### Task prompt
Each line from the one with "tasi, ia juga" through the final line of the entries below must be printed exactly, and the pictures must not be.

### Data for this exercise

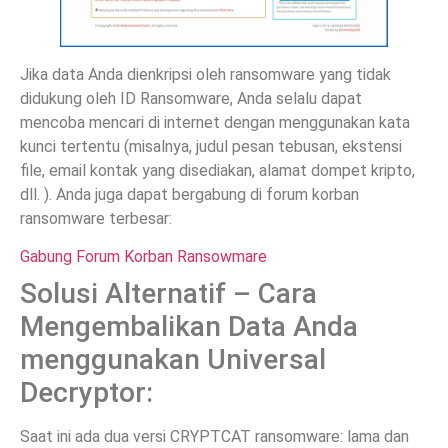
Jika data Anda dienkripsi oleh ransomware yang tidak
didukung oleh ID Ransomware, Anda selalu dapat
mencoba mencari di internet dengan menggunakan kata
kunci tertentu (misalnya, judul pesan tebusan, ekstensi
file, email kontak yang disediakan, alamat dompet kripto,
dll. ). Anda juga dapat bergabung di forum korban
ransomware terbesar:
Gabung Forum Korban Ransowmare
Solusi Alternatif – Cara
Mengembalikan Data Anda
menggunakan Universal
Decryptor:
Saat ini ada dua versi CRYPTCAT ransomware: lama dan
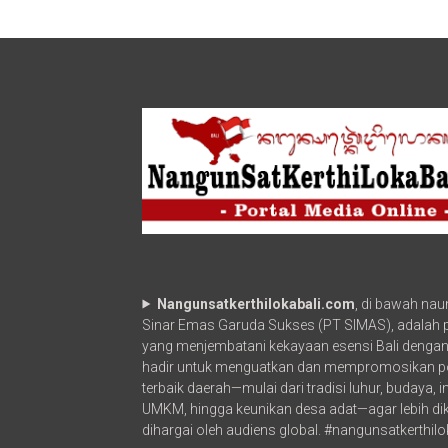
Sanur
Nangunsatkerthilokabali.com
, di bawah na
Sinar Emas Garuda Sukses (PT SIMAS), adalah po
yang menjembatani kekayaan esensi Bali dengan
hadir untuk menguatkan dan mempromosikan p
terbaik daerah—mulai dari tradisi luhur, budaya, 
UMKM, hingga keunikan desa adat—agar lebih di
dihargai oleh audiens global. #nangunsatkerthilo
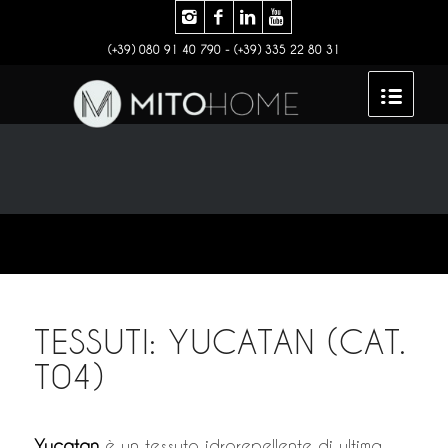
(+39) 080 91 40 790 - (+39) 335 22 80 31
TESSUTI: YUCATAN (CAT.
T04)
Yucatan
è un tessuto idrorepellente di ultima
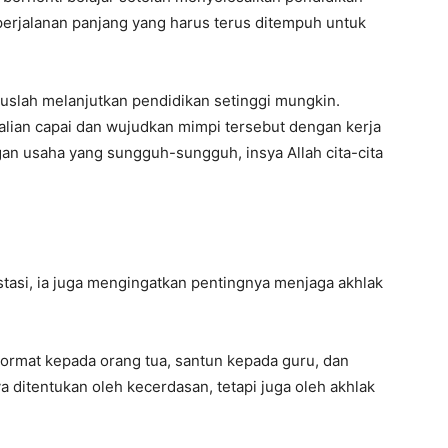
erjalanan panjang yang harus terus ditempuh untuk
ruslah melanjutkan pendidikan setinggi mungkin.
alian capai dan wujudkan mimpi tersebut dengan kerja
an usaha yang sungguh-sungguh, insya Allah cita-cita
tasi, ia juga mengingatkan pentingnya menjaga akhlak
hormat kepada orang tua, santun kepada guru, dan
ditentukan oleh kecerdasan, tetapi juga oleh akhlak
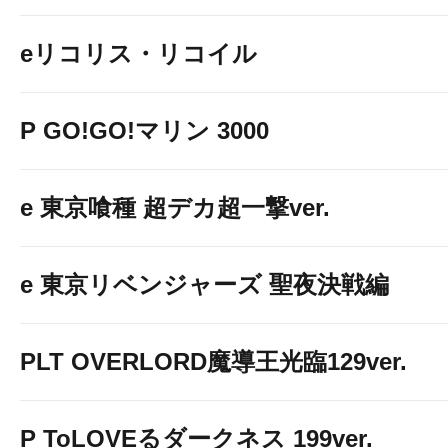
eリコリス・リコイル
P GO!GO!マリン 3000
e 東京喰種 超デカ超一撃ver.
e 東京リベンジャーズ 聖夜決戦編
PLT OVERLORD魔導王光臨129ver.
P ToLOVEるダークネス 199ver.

### Task result
tasi, ia juga mengingatkan pentingnya menjaga akhlak
hormat kepada orang tua, santun kepada guru, dan
ditentukan oleh kecerdasan, tetapi juga oleh akhlak
eリコリス・リコイル
P GO!GO!マリン 3000
e 東京喰種 超デカ超一撃ver.
e 東京リベンジャーズ 聖夜決戦編
PLT OVERLORD魔導王光臨129ver.
P ToLOVEるダークネス 199ver.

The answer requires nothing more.